Das luthersche Menschenbild berge das Potenzial, jenseits von abgestumpfter Weiter-so-Mentalität und hysterischem Moralismus in politischen Fragen Realismus und Vernunft zu fördern. "Nachfolge Jesu Christi in politischer Verantwortung bedeutet Dienst und Solidarität mit all denen, denen es schlechter geht als uns." Nachfolge habe aber auch Grenzen, "denn unser menschlicher Gott hat uns gelehrt, dass wir Menschen sein sollen und nicht Gott".
Zum "Michaelis-Empfang" lädt der Stader Landessuperintendent Hans Christian Brandy regelmäßig Repräsentanten des öffentlichen Lebens zwischen Elbe und Weser ein, um mit Vertretern der Kirche ins Gespräch zu kommen. Das Treffen wird jährlich um den Michaelistag organisiert, der seit dem fünften Jahrhundert am 29. September als Gedenktag des Erzengels Michael gefeiert wird.

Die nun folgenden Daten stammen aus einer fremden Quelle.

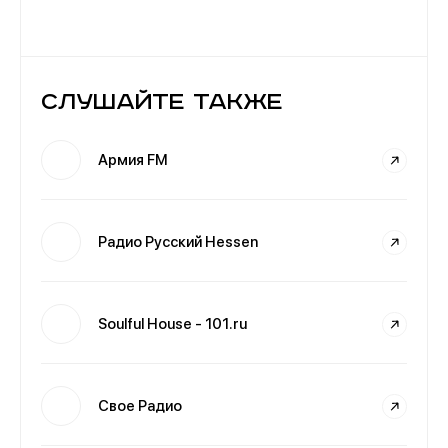
Слушайте также
Армия FM
Радио Русский Hessen
Soulful House - 101.ru
Свое Радио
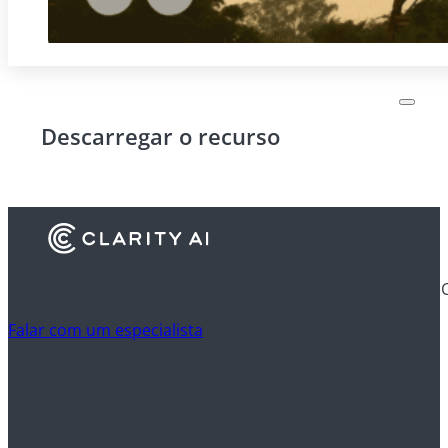
Descarregar o recurso
Descubra como é que as instituições financeiras utilizam 
Falar com um especialista
Clientes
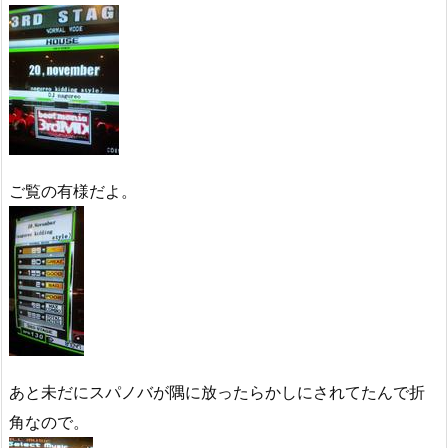
ご覧の有様だよ。
あと未だにスパノバが隅に放ったらかしにされてたんで折
角なので。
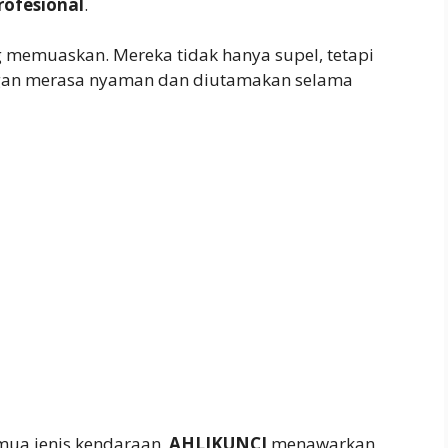
rofesional
.
emuaskan. Mereka tidak hanya supel, tetapi
ggan merasa nyaman dan diutamakan selama
mua jenis kendaraan,
AHLIKUNCI
menawarkan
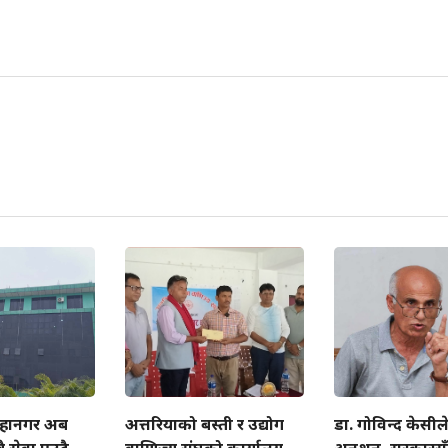
हानगर अब
अत्तरियाको बस्ती र उद्योग
डा. गोविन्द केसीले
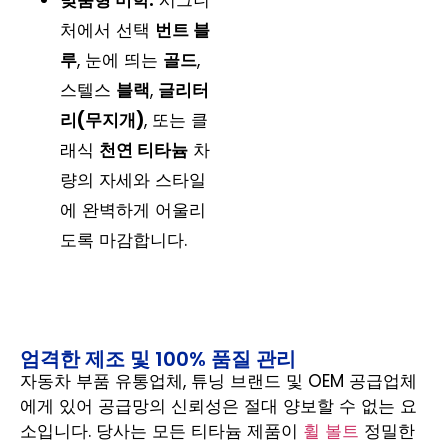
처에서 선택
번트 블
루
, 눈에 띄는
골드
,
스텔스
블랙
,
글리터
리(무지개)
, 또는 클
래식
천연 티타늄
차
량의 자세와 스타일
에 완벽하게 어울리
도록 마감합니다.
엄격한 제조 및 100% 품질 관리
자동차 부품 유통업체, 튜닝 브랜드 및 OEM 공급업체
에게 있어 공급망의 신뢰성은 절대 양보할 수 없는 요
소입니다. 당사는 모든 티타늄 제품이
휠 볼트
정밀한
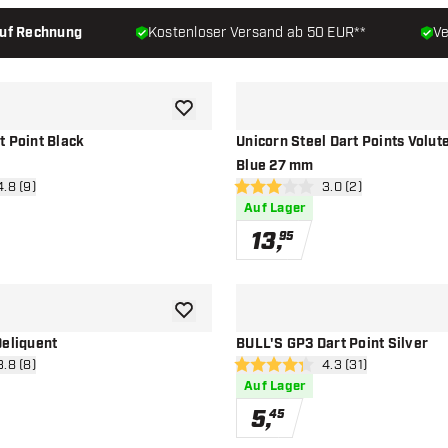
auf Rechnung
Kostenloser Versand ab 50 EUR**
Ve
Zur Wunschliste hinzufügen
t Point Black
Unicorn Steel Dart Points Volut
Blue 27 mm
ertungsbereich öffnen
4.8 (9)
Bewertungsbereich 
3.0 (2)
ssterne
3 Bewertungssterne
Auf Lager
13
,
95
Zur Wunschliste hinzufügen
Deliquent
BULL'S GP3 Dart Point Silver
ertungsbereich öffnen
3.8 (8)
Bewertungsbereich 
4.3 (31)
ssterne
4.3 Bewertungssterne
Auf Lager
5
,
45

Seit der Reformation wird dieser Tag in der evangelischen Kirche als "Tag des Erzengels Michael und aller Engel" begangen.
Die evangelische Kirche feiert noch bis Ende Oktober und auch darüber hinaus 500 Jahre Reformation. 1517 hatte Luther (1483-1546) seine 95 Thesen gegen die Missstände der Kirche seiner Zeit veröffentlicht, die er der Überlieferung nach am 31. Oktober an die Tür der Wittenberger Schlosskirche nagelte. Der Thesenanschlag gilt als Ausgangspunkt der weltweiten Reformation, die die Spaltung in evangelische und katholische Kirche zur Folge hatte. Brandy sagte, in der Summe sei das Reformationsjubiläum ein breites, lebendiges Fest gewesen "und ist es noch".

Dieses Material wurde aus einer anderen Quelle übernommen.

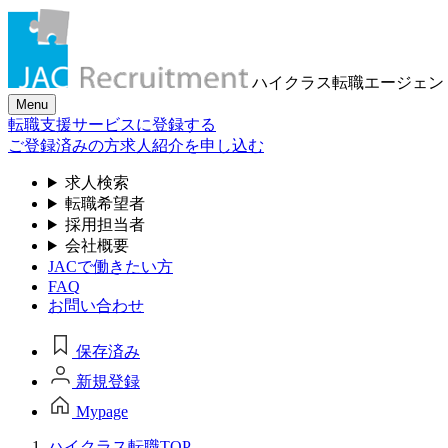
ハイクラス転職
エージェン
Menu
転職支援サービスに登録する
ご登録済みの方
求人紹介を申し込む
求人検索
転職希望者
採用担当者
会社概要
JACで働きたい方
FAQ
お問い合わせ
保存済み
新規登録
Mypage
ハイクラス転職TOP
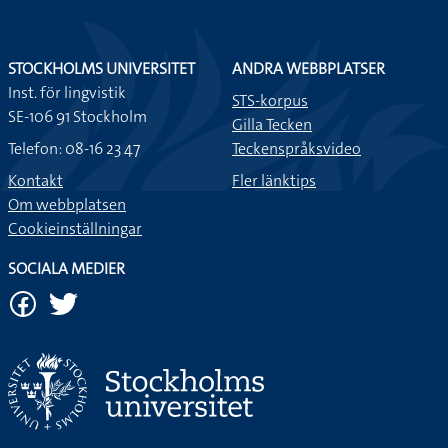
STOCKHOLMS UNIVERSITET
ANDRA WEBBPLATSER
Inst. för lingvistik
STS-korpus
SE-106 91 Stockholm
Gilla Tecken
Telefon: 08-16 23 47
Teckenspråksvideo
Kontakt
Fler länktips
Om webbplatsen
Cookieinställningar
SOCIALA MEDIER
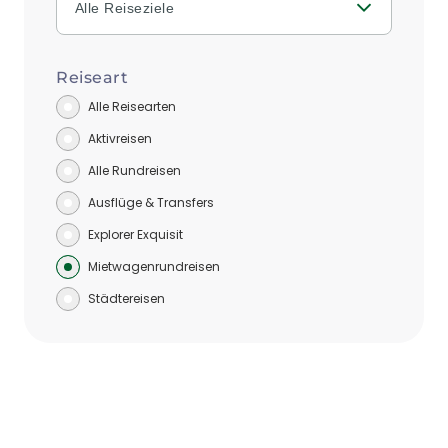
Alle Reiseziele
Reiseart
Alle Reisearten
Aktivreisen
Alle Rundreisen
Ausflüge & Transfers
Explorer Exquisit
Mietwagenrundreisen
Städtereisen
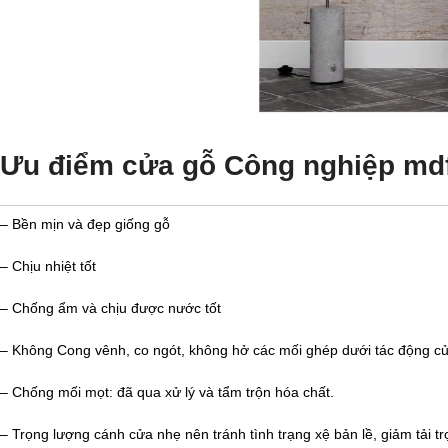
Ưu điểm cửa gỗ Công nghiệp md
– Bền mịn và đẹp giống gỗ
– Chịu nhiệt tốt
– Chống ẩm và chịu được nước tốt
– Không Cong vênh, co ngót, không hở các mối ghép dưới tác động của th
– Chống mối mọt: đã qua xử lý và tẩm trộn hóa chất.
– Trọng lượng cánh cửa nhẹ nên tránh tình trạng xệ bản lề, giảm tải tr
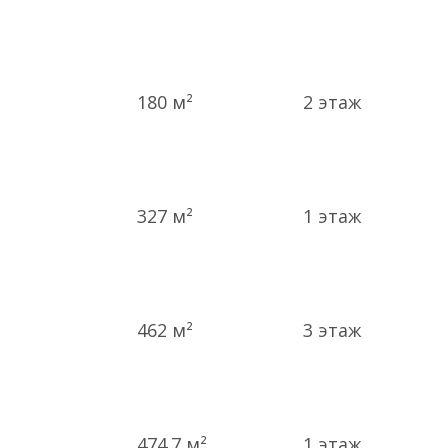
180 м²
2
этаж
327 м²
1
этаж
462 м²
3
этаж
474.7 м²
1
этаж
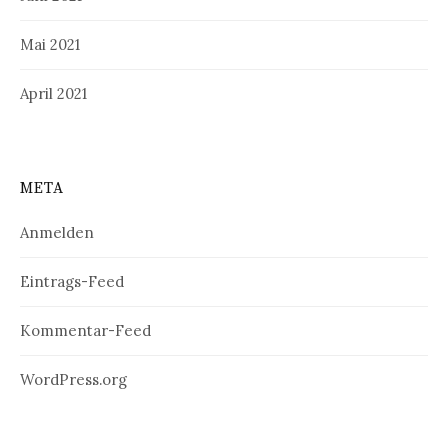
Mai 2021
April 2021
META
Anmelden
Eintrags-Feed
Kommentar-Feed
WordPress.org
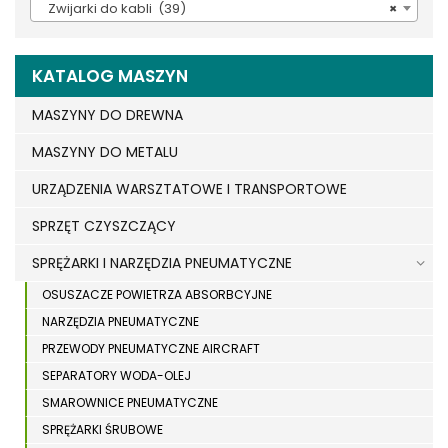
Zwijarki do kabli (39)
×
KATALOG MASZYN
MASZYNY DO DREWNA
MASZYNY DO METALU
URZĄDZENIA WARSZTATOWE I TRANSPORTOWE
SPRZĘT CZYSZCZĄCY
SPRĘŻARKI I NARZĘDZIA PNEUMATYCZNE
OSUSZACZE POWIETRZA ABSORBCYJNE
NARZĘDZIA PNEUMATYCZNE
PRZEWODY PNEUMATYCZNE AIRCRAFT
SEPARATORY WODA-OLEJ
SMAROWNICE PNEUMATYCZNE
SPRĘŻARKI ŚRUBOWE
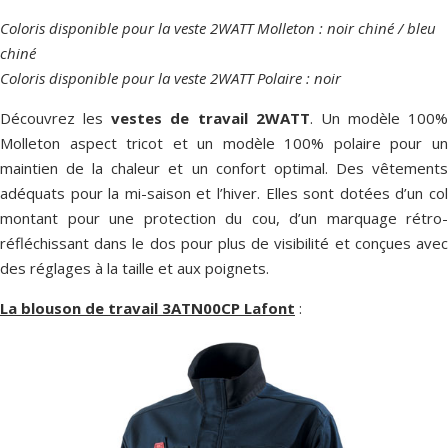
Coloris disponible pour la veste 2WATT Molleton : noir chiné / bleu
chiné
Coloris disponible pour la veste 2WATT Polaire : noir
Découvrez les
vestes de travail
2WATT
. Un modèle 100%
Molleton aspect tricot et un modèle 100% polaire pour un
maintien de la chaleur et un confort optimal. Des vêtements
adéquats pour la mi-saison et l’hiver. Elles sont dotées d’un col
montant pour une protection du cou, d’un marquage rétro-
réfléchissant dans le dos pour plus de visibilité et conçues avec
des réglages à la taille et aux poignets.
La blouson de travail 3ATN00CP Lafont
:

Dieter Sell, epd Landesdienst Niedersachsen/Bremen
„Reformationsjubiläum ist vor Ort ein voller Erfolg“
Stade. Über 250 Gäste begrüßte Landessuperintendent Dr. Hans Christian Brandy beim traditionellen Michaelis-Empfang des Sprengels Stade, der diesmal ganz im Zeichen des 500. Reformationsjubiläums stand.

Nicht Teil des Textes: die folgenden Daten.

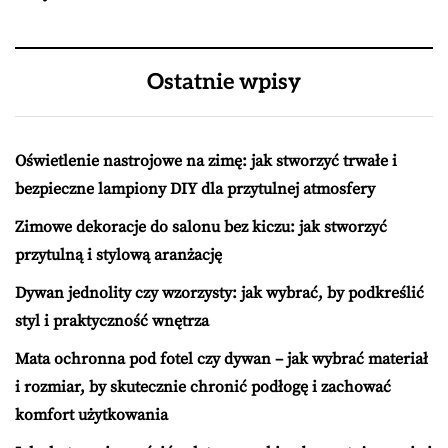
Ostatnie wpisy
Oświetlenie nastrojowe na zimę: jak stworzyć trwałe i
bezpieczne lampiony DIY dla przytulnej atmosfery
Zimowe dekoracje do salonu bez kiczu: jak stworzyć
przytulną i stylową aranżację
Dywan jednolity czy wzorzysty: jak wybrać, by podkreślić
styl i praktyczność wnętrza
Mata ochronna pod fotel czy dywan – jak wybrać materiał
i rozmiar, by skutecznie chronić podłogę i zachować
komfort użytkowania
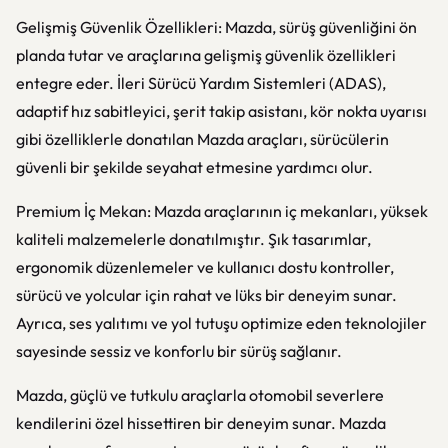
Gelişmiş Güvenlik Özellikleri: Mazda, sürüş güvenliğini ön
planda tutar ve araçlarına gelişmiş güvenlik özellikleri
entegre eder. İleri Sürücü Yardım Sistemleri (ADAS),
adaptif hız sabitleyici, şerit takip asistanı, kör nokta uyarısı
gibi özelliklerle donatılan Mazda araçları, sürücülerin
güvenli bir şekilde seyahat etmesine yardımcı olur.
Premium İç Mekan: Mazda araçlarının iç mekanları, yüksek
kaliteli malzemelerle donatılmıştır. Şık tasarımlar,
ergonomik düzenlemeler ve kullanıcı dostu kontroller,
sürücü ve yolcular için rahat ve lüks bir deneyim sunar.
Ayrıca, ses yalıtımı ve yol tutuşu optimize eden teknolojiler
sayesinde sessiz ve konforlu bir sürüş sağlanır.
Mazda, güçlü ve tutkulu araçlarla otomobil severlere
kendilerini özel hissettiren bir deneyim sunar. Mazda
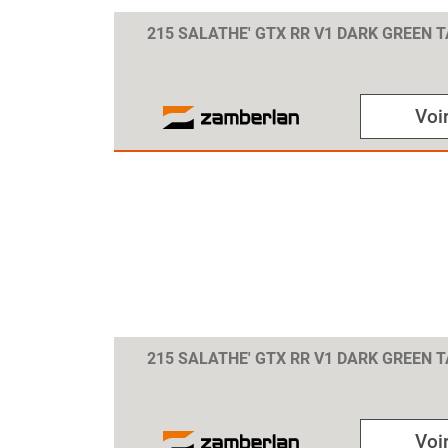
215 SALATHE' GTX RR V1 DARK GREEN T
Voir
215 SALATHE' GTX RR V1 DARK GREEN T
Voir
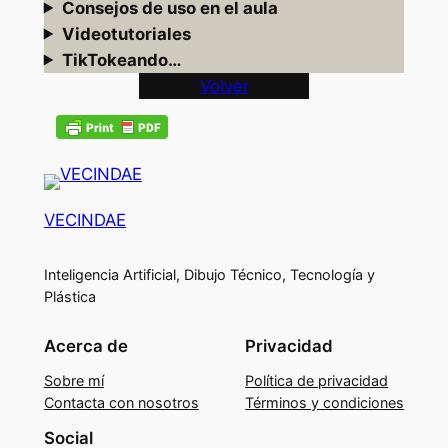
Consejos de uso en el aula
Videotutoriales
TikTokeando…
Volver
VECINDAE
Inteligencia Artificial, Dibujo Técnico, Tecnología y
Plástica
Acerca de
Privacidad
Sobre mí
Política de privacidad
Contacta con nosotros
Términos y condiciones
Social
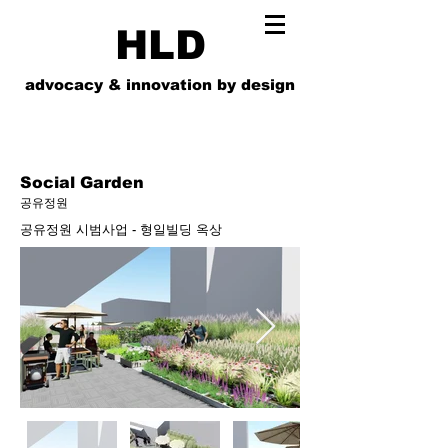
HLD
advocacy & innovation by design
Social Garden
공유정원
공유정원 시범사업 - 형일빌딩 옥상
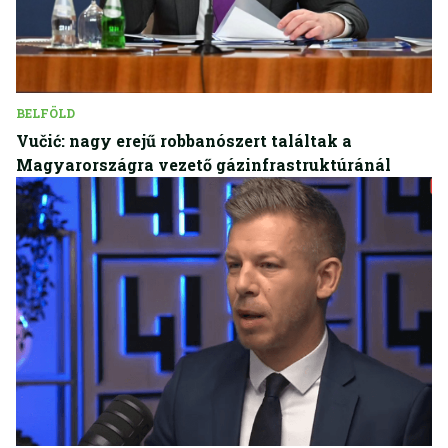
BELFÖLD
Vučić: nagy erejű robbanószert találtak a
Magyarországra vezető gázinfrastruktúránál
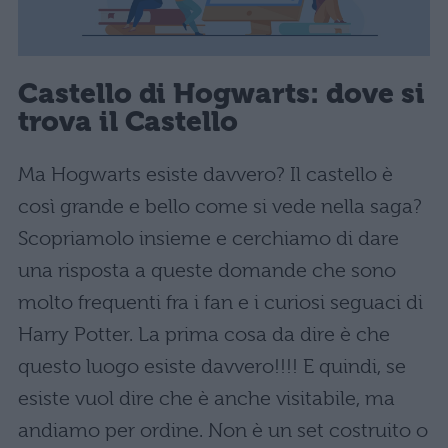
Castello di Hogwarts: dove si
trova il Castello
Ma Hogwarts esiste davvero? Il castello è
così grande e bello come si vede nella saga?
Scopriamolo insieme e cerchiamo di dare
una risposta a queste domande che sono
molto frequenti fra i fan e i curiosi seguaci di
Harry Potter. La prima cosa da dire è che
questo luogo esiste davvero!!!! E quindi, se
esiste vuol dire che è anche visitabile, ma
andiamo per ordine. Non è un set costruito o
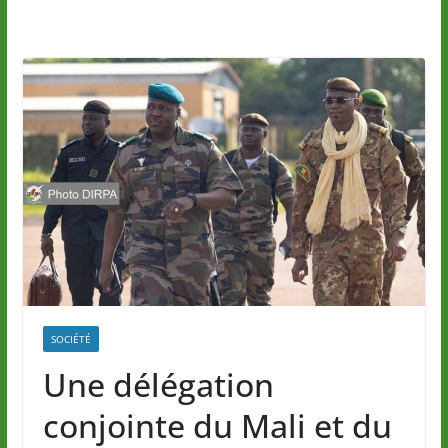
SOCIÉTÉ
Une délégation
conjointe du Mali et du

„Es ist einfach ganz unglaublich, was in den Gemeinden, in den Kirchenkreisen, auch in den Kommunen und Städten gelaufen ist“, resümierte der Regionalbischof. Vor Ort sei das Jubiläum ein Erfolg gewesen durch die vielerlei Veranstaltungen. Er gewährte einen kleinen Einblick in die kirchlichen Aktivitäten zwischen Elbe und Weser: 500 Luther-Eichen gepflanzt, Musicals und Theaterstücke (auch auf plattdeutsch), Ausstellungen, Schülerwettbewerbe, Predigtreihen, theologische Vorträge und Konzerte. Es sei ein breites, lebendiges Fest, bei dem „Vieles gelungen war, auch wenn manches kritisch zu bemerken ist.“ So hätten die Veranstaltungen in Wittenberg nicht immer die erhofften Besucherzahlen erreicht. „ Ich glaube ja, so paradox das klingen mag, dass es damit zusammen hängt, dass das Reformationsjubiläum solch ein Erfolg war, und zwar vor Ort. Da konnte man gar nicht mehr so viel nach Wittenberg fahren.“
Mit Blick auf die Geschichte des Sprengels Stade verwies der leitende Theologe darauf, dass hier „jeder Ort seine eigene Reformationsgeschichte“ habe, denn im Gegensatz zu anderen Regionen habe es keine Reformation „von oben durch die Fürsten“ gegeben. So wäre in Stade bereits 1521 evangelisch gepredigt worden, während es in anderen Orten erst ein halbes Jahrhundert später soweit gewesen sei.
„Die ganz große Chance dieses Jahres war und ist für mich, dass wir uns mit den Inhalten der Reformation beschäftigen. Dabei darf es aber nicht darum gehen, sie wie im Museum auszustellen und nur neu abzustauben, vielmehr muss es darum gehen, welche Relevanz und Bedeutung sie für heute haben.“ Zudem sei er sehr dankbar darüber, dass 2017 das Reformationsjubiläum ökumenischen gefeiert werde. „Ich persönlich bin außerordentlich froh vor allem darüber, in einem wie guten ökumenischen Geist das Jubiläum begangen wurde“.